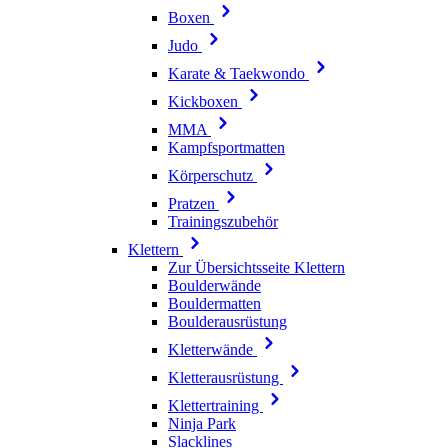
Boxen
Judo
Karate & Taekwondo
Kickboxen
MMA
Kampfsportmatten
Körperschutz
Pratzen
Trainingszubehör
Klettern
Zur Übersichtsseite Klettern
Boulderwände
Bouldermatten
Boulderausrüstung
Kletterwände
Kletterausrüstung
Klettertraining
Ninja Park
Slacklines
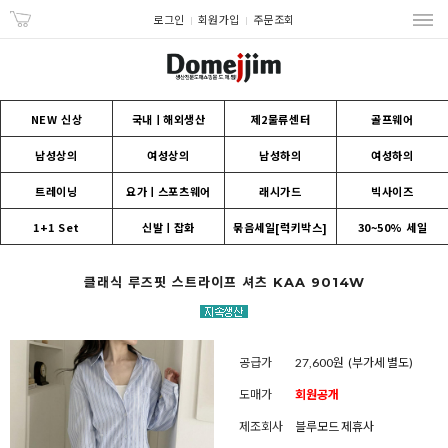
로그인
회원가입
주문조회
NEW 신상
국내ㅣ해외생산
제2물류센터
골프웨어
남성상의
여성상의
남성하의
여성하의
트레이닝
요가ㅣ스포츠웨어
래시가드
빅사이즈
1+1 Set
신발ㅣ잡화
묶음세일[럭키박스]
30~50% 세일
클래식 루즈핏 스트라이프 셔츠 KAA 9014W
공급가
27,600원
(부가세 별도)
도매가
회원공개
제조회사
블루모드 제휴사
# # # #
■ What needs to be done ■
Give back the records above word for word, minus any image they hold.

■ Answer section ■
Boxen
Judo
Karate & Taekwondo
Kickboxen
MMA
Kampfsportmatten
Körperschutz
Pratzen
Trainingszubehör
Klettern
Zur Übersichtsseite Klettern
Boulderwände
Bouldermatten
Boulderausrüstung
Kletterwände
Kletterausrüstung
Klettertraining
Ninja Park
Slacklines
로그인
회원가입
주문조회
NEW 신상
국내ㅣ해외생산
제2물류센터
골프웨어
남성상의
여성상의
남성하의
여성하의
트레이닝
요가ㅣ스포츠웨어
래시가드
빅사이즈
1+1 Set
신발ㅣ잡화
묶음세일[럭키박스]
30~50% 세일
클래식 루즈핏 스트라이프 셔츠 KAA 9014W
공급가
27,600원
(부가세 별도)
도매가
회원공개
제조회사
블루모드 제휴사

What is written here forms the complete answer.